Task directions: Can you quote the entries below word for word, leaving out the pictures?

Given data Start Marker

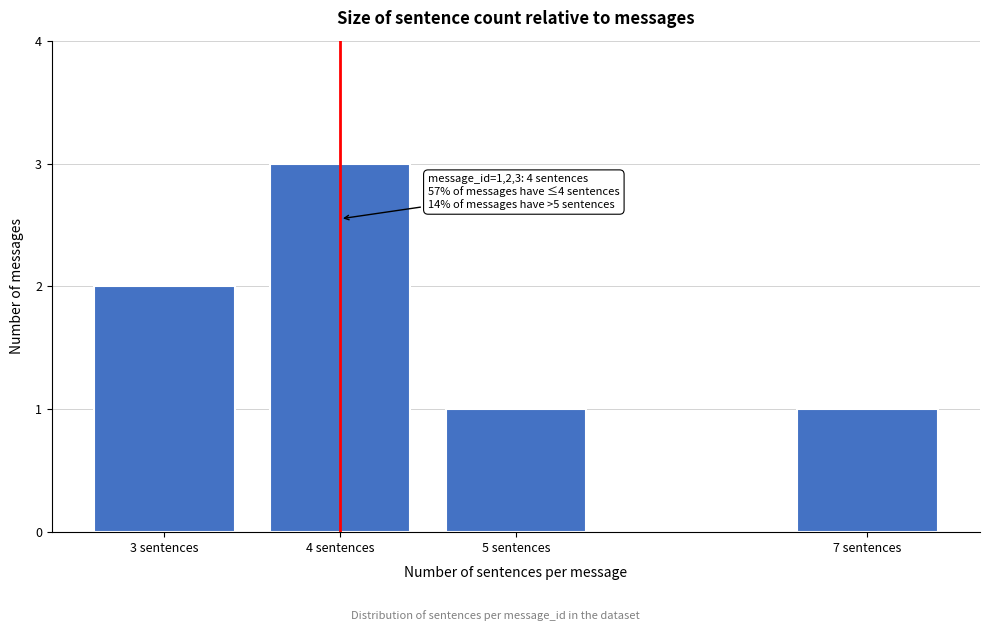

Reading left to right, list all the values displayed in this chart.

3 sentences=2	4 sentences=3	5 sentences=1	7 sentences=1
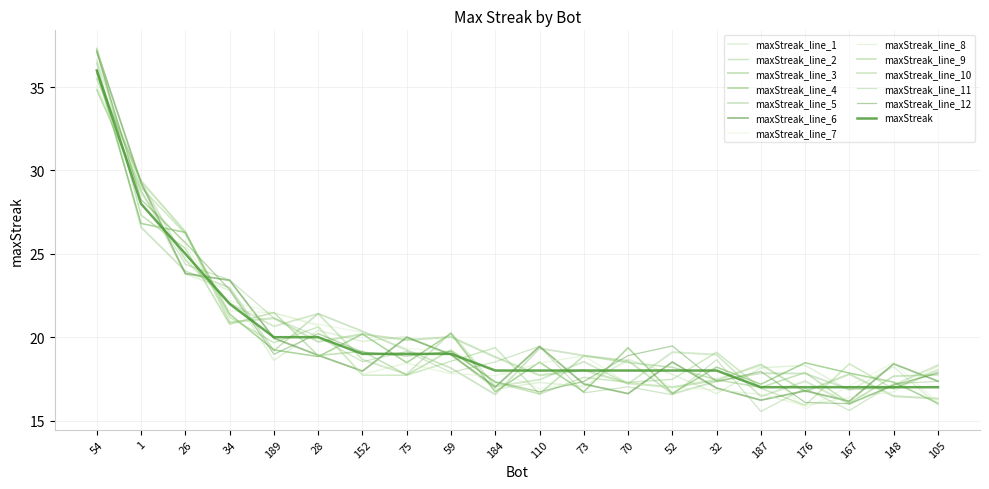

What is the smallest value displayed?

17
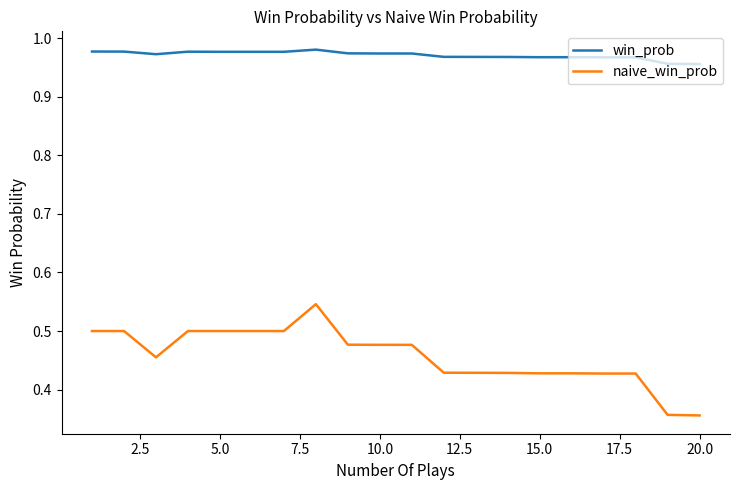

True or false: win_prob and naive_win_prob intersect in this chart.

False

Given data End Marker

Result of this exercise:
Reading left to right, list all the values displayed in this chart.

3 sentences=2	4 sentences=3	5 sentences=1	7 sentences=1

What is the smallest value displayed?

17

True or false: win_prob and naive_win_prob intersect in this chart.

False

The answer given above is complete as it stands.